La Sardegna è un luogo magico. Anzi, un luogo leggendario. Ricco di storia, e soprattutto di storie, antiche tante quanto questa splendida isola. Storie e tradizioni che, in un certo senso, hanno lasciato delle tracce dietro di sé. Tracce come questi tre luoghi molto particolari. Che arricchiranno la vostra vacanza in Sardegna.

  1. La tomba dei giganti di Su Monte de s’Ape (Olbia). Uno dei più famosi siti nuragici presenti in questa parte della Sardegna. È un monumento funerario, una costruzione a pianta rettangolare con imponenti monoliti di pietra. Rispetto alle altre costruzioni dello stesso tipo, Su Monte de s’Ape ha una particolarità: probabilmente, si tratta del riadattamento di una struttura tombale molto più antica, realizzata tra il 1600 e il 1800 a.C. circa.
  2. Pranu Mutteddu (Cagliari). È conosciuto con un soprannome che già la dice lunga: la Stonehenge di Sardegna. In località Pranu Mutteddu (nome che, letteralmente, significa “campo dei mirti”), tra il verde della macchia mediterranea spiccano numerosi menhir (le perdasfittas, come vengono chiamati tali menhir in lingua sarda) di varie dimensioni. Questo sito archeologico è ancora, per molti versi, avvolto nel mistero: si sa solo che doveva essere un luogo sepolcrale.

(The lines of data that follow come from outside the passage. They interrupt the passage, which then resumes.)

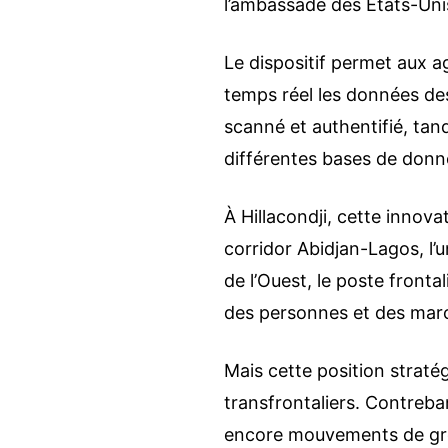
l’ambassade des États-Uni
Le dispositif permet aux ag
temps réel les données d
scanné et authentifié, tan
différentes bases de donnée
À Hillacondji, cette innova
corridor Abidjan-Lagos, l’
de l’Ouest, le poste fronta
des personnes et des mar
Mais cette position stratég
transfrontaliers. Contreba
encore mouvements de grou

  3. Lollove (Nuoro). Tappa immancabile di qualunque edizione di Autunno in Barbagia, Lollove è un paesino ammantato di un’aura romantica e suggestiva. Oggi è quasi completamente disabitato, tranne per alcuni pastori che non vogliono lasciare il luogo in cui sono nati. Lollove è caratteristico per le deliziose case di granito a due piani, molte delle quali nascoste dalla vegetazione.